What is a stakeholder? Are Customers and Employees the Only Stakeholders? What does it mean to create value with your stakeholders? How do you identify your stakeholders?
What is a Stakeholder?
Businesses readily identify two key stakeholders, customers and employees. This is especially the case when the business is small or a startup. Those two stakeholders attract all of the attention while launching a new product or service.
However, other stakeholders become increasingly important as the business grows. Stakeholders are all of the groups that can affect and be affected by a company’s values, mission, policies, and actions.
Who are Stakeholders?
Stakeholders can be comprised of partners, investors, regulatory agencies, and the community at large, as well as customers and employees. Each of these groups are comprised by many different members.
Partners can be suppliers, sales channels, and professional partners, such as your lawyer and accountant. Investors or shareholders can be friends, family, venture capitalists, private equity, banks and others. Regulatory agencies can be comprised of local, state, and federal taxing authorities as well as those governmental entities regulating the production, distribution, and sales of a product or service.
As you can see, the specific groups of stakeholders can be numerous, each with their own specific contribution and need.
Stakeholder Value
The company’s brand and image rests upon the relationship between the company and its stakeholders. In that sense, a company’s most important value (brand and image) is collaboratively created with its stakeholders.
Stakeholder relationships are essentially built upon trust and that trust is exhibited in a number of relevant facets.
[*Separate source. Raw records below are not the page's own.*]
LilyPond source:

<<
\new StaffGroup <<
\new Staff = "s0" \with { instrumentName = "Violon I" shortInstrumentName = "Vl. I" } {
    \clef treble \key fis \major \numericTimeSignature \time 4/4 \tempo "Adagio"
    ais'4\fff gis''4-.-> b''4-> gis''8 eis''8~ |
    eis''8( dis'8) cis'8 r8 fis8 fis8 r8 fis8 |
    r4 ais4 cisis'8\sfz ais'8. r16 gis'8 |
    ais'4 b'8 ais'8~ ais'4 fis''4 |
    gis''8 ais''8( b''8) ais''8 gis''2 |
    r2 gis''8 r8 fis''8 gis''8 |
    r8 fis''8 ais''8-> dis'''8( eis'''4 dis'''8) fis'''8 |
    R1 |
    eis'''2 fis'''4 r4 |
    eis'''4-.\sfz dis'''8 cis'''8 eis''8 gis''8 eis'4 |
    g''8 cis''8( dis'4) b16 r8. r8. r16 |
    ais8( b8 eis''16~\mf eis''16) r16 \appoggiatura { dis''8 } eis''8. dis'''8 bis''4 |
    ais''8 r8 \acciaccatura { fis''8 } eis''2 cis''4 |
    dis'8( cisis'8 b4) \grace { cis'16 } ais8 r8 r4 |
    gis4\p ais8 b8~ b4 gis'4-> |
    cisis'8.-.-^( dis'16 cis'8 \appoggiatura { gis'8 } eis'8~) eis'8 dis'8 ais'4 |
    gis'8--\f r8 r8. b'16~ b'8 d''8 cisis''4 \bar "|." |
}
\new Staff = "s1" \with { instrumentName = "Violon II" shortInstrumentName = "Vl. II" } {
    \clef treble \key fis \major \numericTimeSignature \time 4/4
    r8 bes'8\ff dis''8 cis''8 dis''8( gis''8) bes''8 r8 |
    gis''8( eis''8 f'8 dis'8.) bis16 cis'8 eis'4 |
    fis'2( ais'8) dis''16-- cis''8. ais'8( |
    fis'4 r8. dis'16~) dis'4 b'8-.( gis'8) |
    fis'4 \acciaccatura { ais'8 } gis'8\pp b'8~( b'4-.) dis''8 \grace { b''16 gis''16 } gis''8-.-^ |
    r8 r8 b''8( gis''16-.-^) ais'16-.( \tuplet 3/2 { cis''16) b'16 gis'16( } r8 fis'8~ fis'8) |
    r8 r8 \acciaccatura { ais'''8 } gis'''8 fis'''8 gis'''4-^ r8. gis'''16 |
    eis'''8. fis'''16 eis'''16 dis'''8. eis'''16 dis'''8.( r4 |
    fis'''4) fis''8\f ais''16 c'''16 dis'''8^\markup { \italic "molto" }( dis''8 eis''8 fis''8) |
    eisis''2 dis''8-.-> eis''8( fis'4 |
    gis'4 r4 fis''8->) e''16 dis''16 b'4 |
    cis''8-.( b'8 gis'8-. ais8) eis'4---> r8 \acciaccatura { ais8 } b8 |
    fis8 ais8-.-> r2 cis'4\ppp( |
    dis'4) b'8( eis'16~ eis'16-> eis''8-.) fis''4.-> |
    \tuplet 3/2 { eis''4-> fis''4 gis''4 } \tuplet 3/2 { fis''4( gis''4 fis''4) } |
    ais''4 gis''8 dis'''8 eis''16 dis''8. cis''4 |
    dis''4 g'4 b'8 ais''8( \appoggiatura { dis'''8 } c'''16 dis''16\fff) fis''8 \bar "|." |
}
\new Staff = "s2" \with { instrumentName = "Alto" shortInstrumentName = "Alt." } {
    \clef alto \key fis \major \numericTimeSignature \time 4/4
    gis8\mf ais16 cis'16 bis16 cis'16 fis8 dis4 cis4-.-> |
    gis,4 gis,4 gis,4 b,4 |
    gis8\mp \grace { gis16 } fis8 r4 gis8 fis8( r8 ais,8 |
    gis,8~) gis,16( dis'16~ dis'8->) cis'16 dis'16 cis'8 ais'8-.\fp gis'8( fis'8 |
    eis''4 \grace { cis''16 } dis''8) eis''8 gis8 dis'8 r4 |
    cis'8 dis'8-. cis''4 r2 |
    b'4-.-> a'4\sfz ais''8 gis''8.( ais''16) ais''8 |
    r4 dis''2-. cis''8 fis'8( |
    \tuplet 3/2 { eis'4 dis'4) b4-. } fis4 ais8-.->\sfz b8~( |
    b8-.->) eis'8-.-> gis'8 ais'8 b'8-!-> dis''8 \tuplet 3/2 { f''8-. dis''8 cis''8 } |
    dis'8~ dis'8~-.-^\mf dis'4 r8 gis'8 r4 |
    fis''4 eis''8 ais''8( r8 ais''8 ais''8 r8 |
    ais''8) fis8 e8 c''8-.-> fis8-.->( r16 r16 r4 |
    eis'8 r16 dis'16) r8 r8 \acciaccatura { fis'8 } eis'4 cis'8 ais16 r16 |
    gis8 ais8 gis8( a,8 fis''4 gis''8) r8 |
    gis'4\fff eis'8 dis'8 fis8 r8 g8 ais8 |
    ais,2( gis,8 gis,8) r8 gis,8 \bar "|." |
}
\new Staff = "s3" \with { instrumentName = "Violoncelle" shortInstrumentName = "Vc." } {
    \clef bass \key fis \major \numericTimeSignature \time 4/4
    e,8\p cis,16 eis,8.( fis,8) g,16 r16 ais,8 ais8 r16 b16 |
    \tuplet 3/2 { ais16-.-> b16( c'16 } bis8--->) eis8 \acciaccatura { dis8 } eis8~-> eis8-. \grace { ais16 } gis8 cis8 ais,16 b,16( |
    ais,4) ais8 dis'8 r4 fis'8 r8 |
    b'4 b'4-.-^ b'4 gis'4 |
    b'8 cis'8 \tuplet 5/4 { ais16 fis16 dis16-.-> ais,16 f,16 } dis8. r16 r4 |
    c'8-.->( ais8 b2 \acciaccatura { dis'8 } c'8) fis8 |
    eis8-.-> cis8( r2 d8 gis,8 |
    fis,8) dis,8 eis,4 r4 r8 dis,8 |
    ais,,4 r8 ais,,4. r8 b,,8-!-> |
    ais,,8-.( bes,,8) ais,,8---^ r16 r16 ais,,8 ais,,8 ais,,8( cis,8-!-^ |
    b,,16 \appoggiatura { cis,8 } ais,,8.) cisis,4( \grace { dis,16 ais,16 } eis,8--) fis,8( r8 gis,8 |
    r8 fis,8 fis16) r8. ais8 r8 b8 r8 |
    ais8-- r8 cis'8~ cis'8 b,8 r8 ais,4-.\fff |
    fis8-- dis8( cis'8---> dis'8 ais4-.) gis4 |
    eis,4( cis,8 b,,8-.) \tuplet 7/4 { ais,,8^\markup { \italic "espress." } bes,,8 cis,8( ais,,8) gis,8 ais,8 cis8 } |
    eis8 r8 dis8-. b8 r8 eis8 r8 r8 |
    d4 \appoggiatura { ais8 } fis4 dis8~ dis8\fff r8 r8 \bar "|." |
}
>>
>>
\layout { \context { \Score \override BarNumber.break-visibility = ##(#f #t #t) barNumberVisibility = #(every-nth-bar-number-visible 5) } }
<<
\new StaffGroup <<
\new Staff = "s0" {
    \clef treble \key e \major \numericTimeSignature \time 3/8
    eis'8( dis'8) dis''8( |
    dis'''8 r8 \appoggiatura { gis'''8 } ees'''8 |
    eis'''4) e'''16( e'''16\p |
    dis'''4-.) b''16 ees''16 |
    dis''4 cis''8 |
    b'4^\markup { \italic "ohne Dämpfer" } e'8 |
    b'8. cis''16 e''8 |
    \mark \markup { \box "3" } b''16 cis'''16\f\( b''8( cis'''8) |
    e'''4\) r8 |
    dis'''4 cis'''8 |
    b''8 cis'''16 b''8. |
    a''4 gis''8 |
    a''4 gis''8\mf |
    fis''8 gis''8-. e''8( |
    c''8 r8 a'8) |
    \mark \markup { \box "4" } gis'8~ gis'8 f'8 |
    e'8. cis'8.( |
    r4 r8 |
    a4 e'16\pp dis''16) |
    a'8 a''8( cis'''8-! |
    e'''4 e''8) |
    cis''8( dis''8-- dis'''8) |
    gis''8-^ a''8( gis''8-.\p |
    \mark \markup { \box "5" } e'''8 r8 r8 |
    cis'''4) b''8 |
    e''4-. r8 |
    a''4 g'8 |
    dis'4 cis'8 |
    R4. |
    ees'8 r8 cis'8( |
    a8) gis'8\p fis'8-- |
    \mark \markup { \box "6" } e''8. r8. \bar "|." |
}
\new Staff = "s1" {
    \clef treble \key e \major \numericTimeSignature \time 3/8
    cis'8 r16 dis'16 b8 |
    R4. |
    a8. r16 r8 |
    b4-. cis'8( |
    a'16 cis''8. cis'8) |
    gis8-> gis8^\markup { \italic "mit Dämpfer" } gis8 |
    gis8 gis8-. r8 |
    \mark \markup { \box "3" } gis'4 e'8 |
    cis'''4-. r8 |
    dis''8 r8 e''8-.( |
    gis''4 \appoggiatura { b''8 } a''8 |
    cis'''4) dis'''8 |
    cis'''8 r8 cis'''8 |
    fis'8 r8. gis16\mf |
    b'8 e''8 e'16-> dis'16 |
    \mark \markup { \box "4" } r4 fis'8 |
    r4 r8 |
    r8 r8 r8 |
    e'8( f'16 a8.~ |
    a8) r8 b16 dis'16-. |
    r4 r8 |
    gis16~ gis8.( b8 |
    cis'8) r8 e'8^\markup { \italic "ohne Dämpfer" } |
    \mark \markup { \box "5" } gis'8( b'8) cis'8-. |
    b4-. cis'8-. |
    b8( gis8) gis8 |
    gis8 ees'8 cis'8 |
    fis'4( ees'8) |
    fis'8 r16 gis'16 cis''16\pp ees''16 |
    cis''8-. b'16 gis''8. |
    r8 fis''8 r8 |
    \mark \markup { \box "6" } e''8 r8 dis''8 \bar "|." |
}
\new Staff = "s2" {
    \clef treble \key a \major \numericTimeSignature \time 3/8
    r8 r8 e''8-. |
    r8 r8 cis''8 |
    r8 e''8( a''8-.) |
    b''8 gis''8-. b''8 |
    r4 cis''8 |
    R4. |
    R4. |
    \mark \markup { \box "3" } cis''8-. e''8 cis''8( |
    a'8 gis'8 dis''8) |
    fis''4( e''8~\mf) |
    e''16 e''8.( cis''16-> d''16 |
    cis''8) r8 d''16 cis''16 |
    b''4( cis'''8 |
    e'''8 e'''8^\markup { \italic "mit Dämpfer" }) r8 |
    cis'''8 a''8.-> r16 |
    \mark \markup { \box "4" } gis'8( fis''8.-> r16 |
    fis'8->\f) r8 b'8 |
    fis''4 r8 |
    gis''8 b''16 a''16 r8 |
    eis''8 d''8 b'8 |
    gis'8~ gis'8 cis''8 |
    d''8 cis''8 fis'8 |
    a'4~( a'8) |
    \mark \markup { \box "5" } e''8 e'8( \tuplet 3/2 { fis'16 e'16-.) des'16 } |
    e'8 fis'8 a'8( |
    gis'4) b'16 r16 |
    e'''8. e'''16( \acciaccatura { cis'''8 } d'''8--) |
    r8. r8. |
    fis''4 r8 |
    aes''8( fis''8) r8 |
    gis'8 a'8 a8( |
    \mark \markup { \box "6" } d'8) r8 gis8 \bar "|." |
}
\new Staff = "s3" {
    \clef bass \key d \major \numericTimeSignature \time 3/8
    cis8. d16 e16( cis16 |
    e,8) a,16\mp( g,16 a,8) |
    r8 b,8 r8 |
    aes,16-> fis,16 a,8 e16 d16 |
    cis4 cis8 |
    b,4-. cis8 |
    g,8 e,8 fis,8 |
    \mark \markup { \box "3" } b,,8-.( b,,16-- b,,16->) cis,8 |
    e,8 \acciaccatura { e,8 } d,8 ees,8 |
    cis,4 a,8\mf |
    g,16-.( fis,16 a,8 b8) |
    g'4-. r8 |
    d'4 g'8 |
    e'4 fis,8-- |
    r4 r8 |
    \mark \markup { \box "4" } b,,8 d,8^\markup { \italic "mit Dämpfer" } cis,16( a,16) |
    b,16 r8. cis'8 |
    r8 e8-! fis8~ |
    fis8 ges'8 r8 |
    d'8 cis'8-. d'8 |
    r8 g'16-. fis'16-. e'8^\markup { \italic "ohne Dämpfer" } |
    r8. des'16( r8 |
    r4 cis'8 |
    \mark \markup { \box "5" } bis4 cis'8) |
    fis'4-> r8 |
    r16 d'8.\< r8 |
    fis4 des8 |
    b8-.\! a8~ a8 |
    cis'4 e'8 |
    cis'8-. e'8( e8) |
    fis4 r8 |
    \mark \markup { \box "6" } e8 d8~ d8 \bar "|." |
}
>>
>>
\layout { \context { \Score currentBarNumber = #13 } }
Using the work of David Maister in The Trusted Advisor, trust can be defined in four aspects.
One aspect of trust is credibility, which exists in the domain of the word: what an organization says about itself, what others say about the organization, what is written about the organization, etc.
Second, trust is reliability, which exists in the domain of action: what an organization does, how quickly it takes action, how dependable an organization acts, etc.
Trust is also interest, which exists in the domain of motivation: the reasons for an organization’s actions, recognizing the motives of various stakeholders, etc.
Finally, trust is transparency, which exists in the domain of authenticity: the visibility of an organization when recognizing problems, when working through solutions, when stating self-interest, etc.
Mutual Value
The value of a stakeholder engagement correlates to the amount of trust built with the stakeholder in all aspects. Companies need to continually steward trust through all of their stakeholder interactions and engagements. The result is mutual value created through those trusted relationships.